DIRECTIONS: Ignore the pictures in the data below and set down exactly the lines from its first line through the line containing "Acquisition | | |".

Data excerpts:
=====

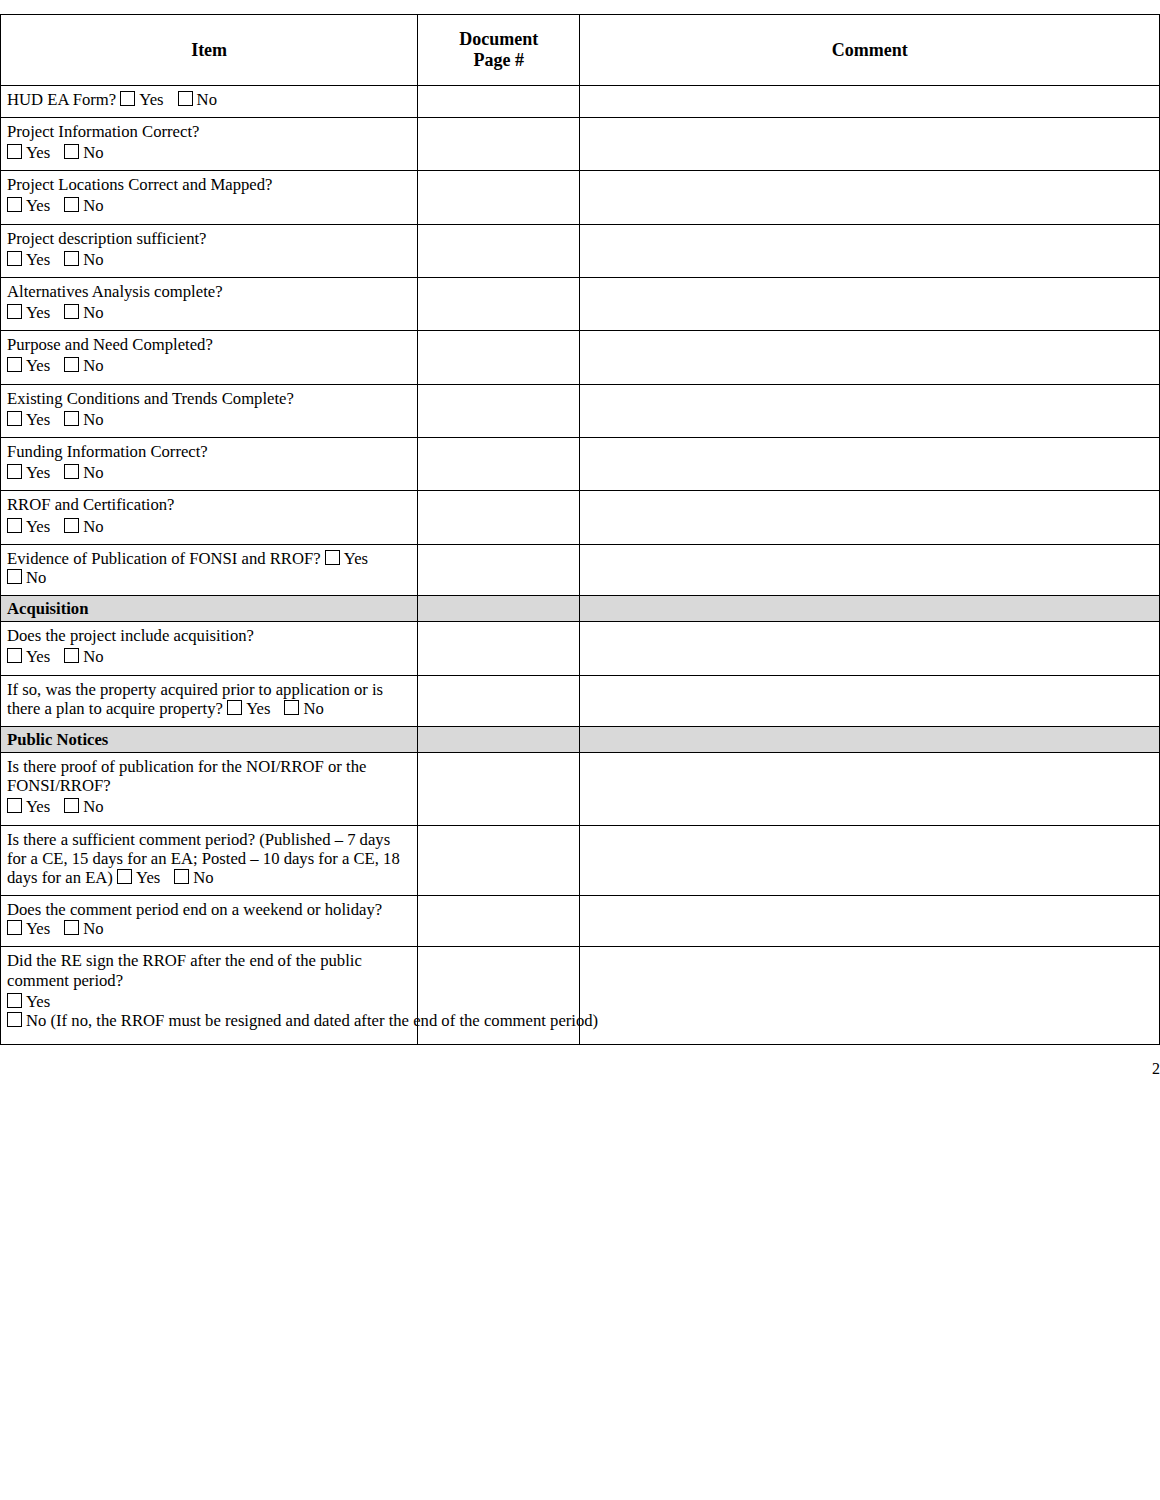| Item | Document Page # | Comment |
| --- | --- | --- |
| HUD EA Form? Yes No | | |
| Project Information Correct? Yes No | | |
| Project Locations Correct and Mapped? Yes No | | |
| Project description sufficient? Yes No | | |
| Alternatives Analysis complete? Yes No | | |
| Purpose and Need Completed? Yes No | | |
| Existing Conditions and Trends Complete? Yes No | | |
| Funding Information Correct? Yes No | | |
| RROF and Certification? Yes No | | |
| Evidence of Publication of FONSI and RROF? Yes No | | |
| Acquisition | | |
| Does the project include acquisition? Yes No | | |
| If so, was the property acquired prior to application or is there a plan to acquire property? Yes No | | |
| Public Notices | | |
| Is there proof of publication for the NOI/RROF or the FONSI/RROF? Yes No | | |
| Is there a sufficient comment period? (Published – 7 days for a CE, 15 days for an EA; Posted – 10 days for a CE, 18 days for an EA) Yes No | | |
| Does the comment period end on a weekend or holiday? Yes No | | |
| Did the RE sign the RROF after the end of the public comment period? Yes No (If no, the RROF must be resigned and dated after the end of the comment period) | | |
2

=====

SOLUTION:
| Item | Document Page # | Comment |
| --- | --- | --- |
| HUD EA Form? Yes No | | |
| Project Information Correct? Yes No | | |
| Project Locations Correct and Mapped? Yes No | | |
| Project description sufficient? Yes No | | |
| Alternatives Analysis complete? Yes No | | |
| Purpose and Need Completed? Yes No | | |
| Existing Conditions and Trends Complete? Yes No | | |
| Funding Information Correct? Yes No | | |
| RROF and Certification? Yes No | | |
| Evidence of Publication of FONSI and RROF? Yes No | | |
| Acquisition | | |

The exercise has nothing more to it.